Top of RECORDS
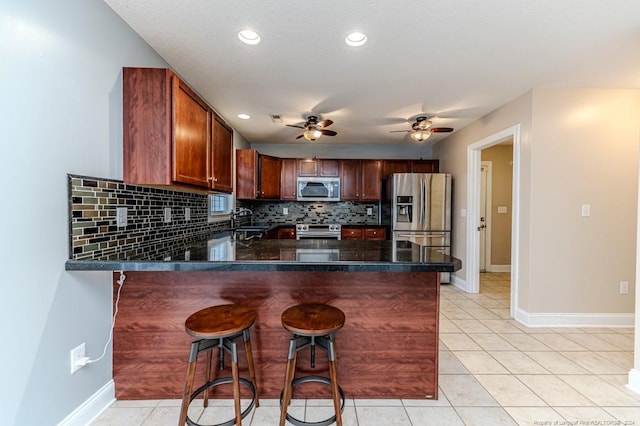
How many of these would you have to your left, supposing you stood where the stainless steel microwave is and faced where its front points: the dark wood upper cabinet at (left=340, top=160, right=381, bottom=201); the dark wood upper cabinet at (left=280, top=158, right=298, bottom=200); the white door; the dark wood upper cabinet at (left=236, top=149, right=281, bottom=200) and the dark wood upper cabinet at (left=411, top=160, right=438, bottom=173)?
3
Bottom of RECORDS
Top of RECORDS
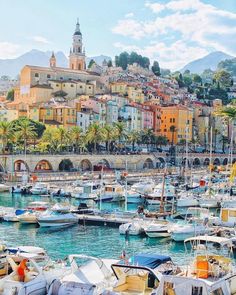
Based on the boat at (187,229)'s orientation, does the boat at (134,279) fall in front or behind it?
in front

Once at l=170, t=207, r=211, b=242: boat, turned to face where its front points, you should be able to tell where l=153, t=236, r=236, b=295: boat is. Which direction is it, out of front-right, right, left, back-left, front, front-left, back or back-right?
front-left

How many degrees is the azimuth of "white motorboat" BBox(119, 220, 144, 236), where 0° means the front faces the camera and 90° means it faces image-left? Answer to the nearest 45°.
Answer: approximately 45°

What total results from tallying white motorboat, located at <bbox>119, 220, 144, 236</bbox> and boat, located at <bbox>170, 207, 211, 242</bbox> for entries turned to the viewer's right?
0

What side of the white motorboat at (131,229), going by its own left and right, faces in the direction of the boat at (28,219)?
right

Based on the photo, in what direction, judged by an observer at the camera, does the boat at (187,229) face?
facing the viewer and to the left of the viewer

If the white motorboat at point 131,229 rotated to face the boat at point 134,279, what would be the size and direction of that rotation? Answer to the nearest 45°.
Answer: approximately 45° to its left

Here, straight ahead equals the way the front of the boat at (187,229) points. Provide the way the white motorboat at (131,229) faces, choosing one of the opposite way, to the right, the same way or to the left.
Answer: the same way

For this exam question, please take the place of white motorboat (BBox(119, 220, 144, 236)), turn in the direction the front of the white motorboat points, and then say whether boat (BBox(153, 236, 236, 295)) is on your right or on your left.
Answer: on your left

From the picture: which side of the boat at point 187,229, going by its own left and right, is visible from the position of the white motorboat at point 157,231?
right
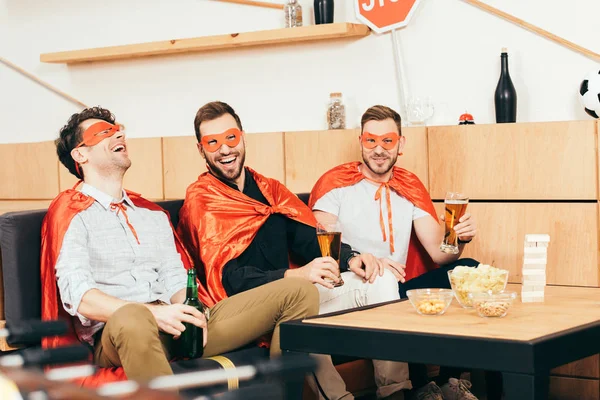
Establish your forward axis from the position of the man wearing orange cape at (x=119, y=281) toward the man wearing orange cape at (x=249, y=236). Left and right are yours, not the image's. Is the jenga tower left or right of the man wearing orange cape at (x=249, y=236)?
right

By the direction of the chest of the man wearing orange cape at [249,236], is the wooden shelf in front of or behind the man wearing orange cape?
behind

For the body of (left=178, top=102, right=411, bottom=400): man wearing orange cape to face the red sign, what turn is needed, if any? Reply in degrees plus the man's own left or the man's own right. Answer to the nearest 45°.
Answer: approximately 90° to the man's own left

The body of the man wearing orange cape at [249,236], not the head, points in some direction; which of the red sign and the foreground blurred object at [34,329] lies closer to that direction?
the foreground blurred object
Bottom of RECORDS
#### [ASSIGNMENT]
Render the lines of the records from the line containing "Based on the photo, in" through the line containing "facing the viewer", inclusive, as a Markdown table. Use the columns "Row" and "Line", give each line a numbered row, and leave out blank lines.

#### [WRITTEN RESPONSE]
| Row | Line |
|---|---|
| 1 | Based on the photo, in what direction, judged by an observer at the camera, does the boat at (187,229) face? |
| 2 | facing the viewer and to the left of the viewer |